== Segment start ==

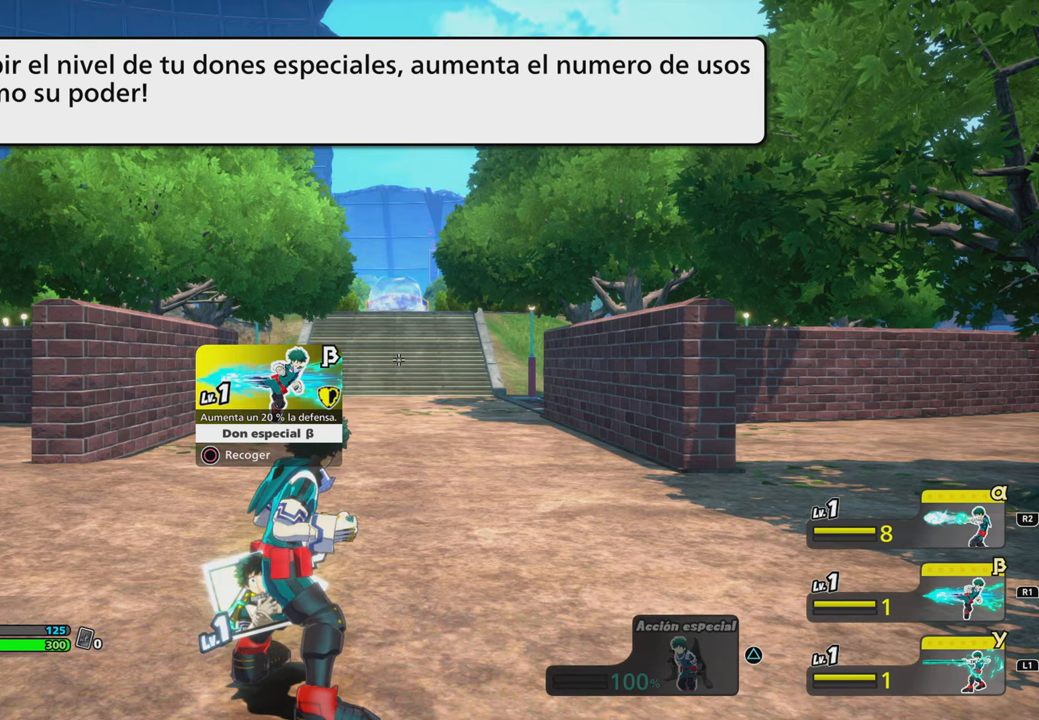
{"dt_ms": 500, "buttons": ["CIRCLE"], "events": [[100, "CIRCLE", "down"], [317, "CIRCLE", "up"], [383, "CIRCLE", "down"]]}
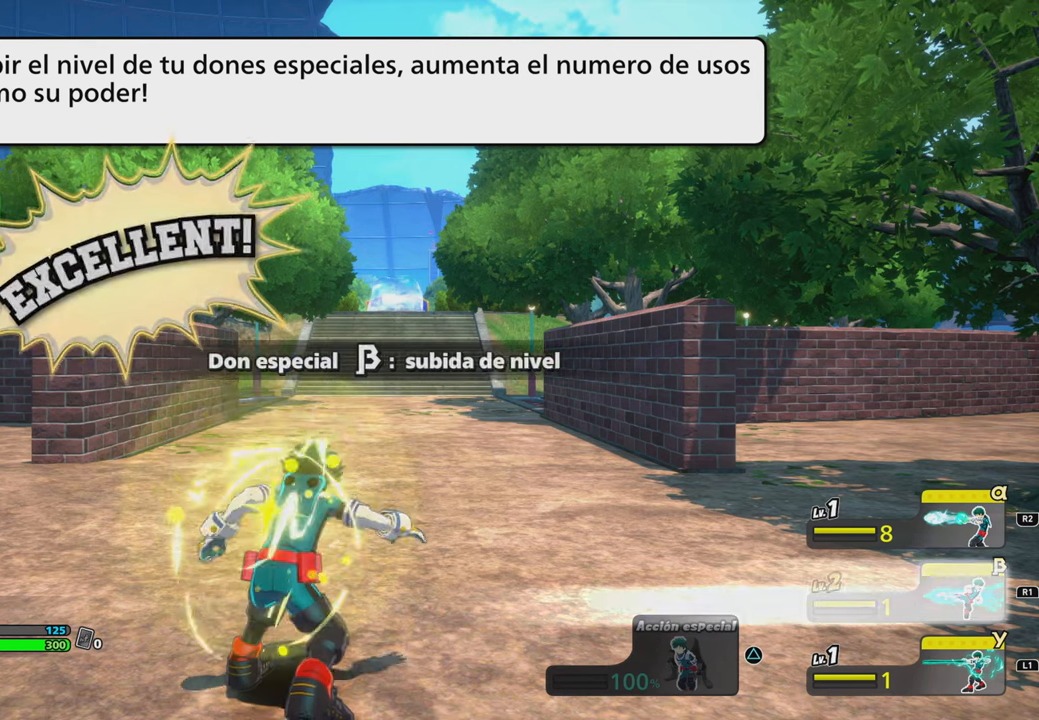
{"dt_ms": 501, "buttons": [], "events": [[100, "CIRCLE", "up"]]}
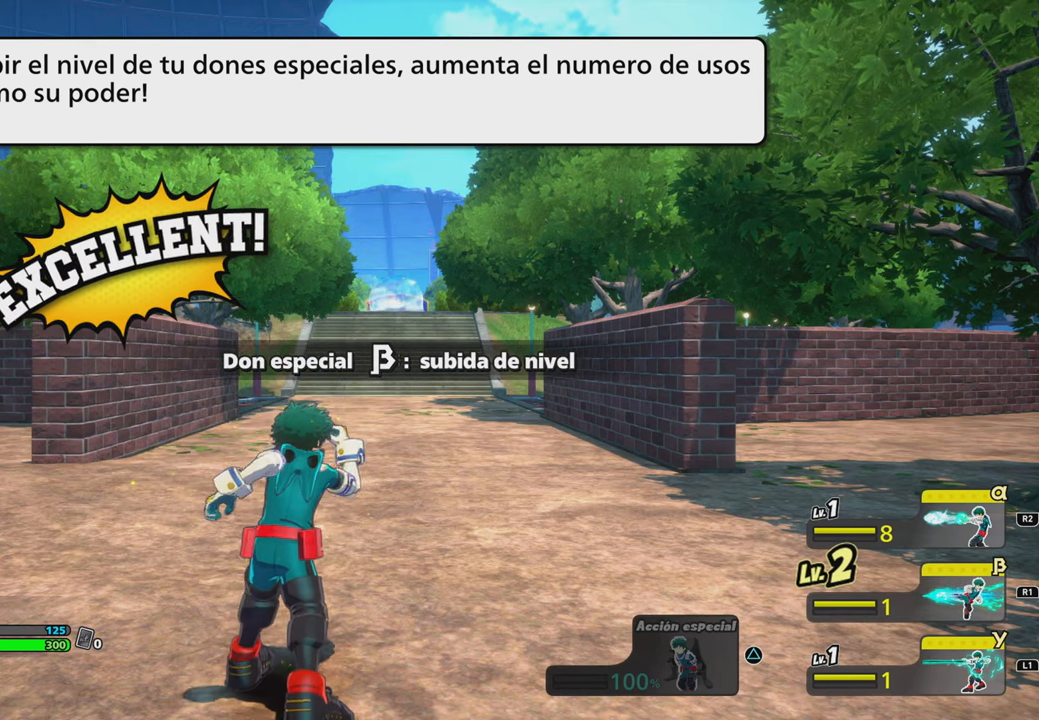
{"dt_ms": 500, "buttons": ["CIRCLE"], "events": [[100, "CIRCLE", "down"], [317, "CIRCLE", "up"], [383, "CIRCLE", "down"]]}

== Segment end ==

**PROBLEM TO SOLVE**
Excluding pictures, reproduce the listing above exactly as it stands.

**ANSWER BOX**
{"dt_ms": 500, "buttons": ["CIRCLE"], "events": [[100, "CIRCLE", "down"], [317, "CIRCLE", "up"], [383, "CIRCLE", "down"]]}
{"dt_ms": 501, "buttons": [], "events": [[100, "CIRCLE", "up"]]}
{"dt_ms": 500, "buttons": ["CIRCLE"], "events": [[100, "CIRCLE", "down"], [317, "CIRCLE", "up"], [383, "CIRCLE", "down"]]}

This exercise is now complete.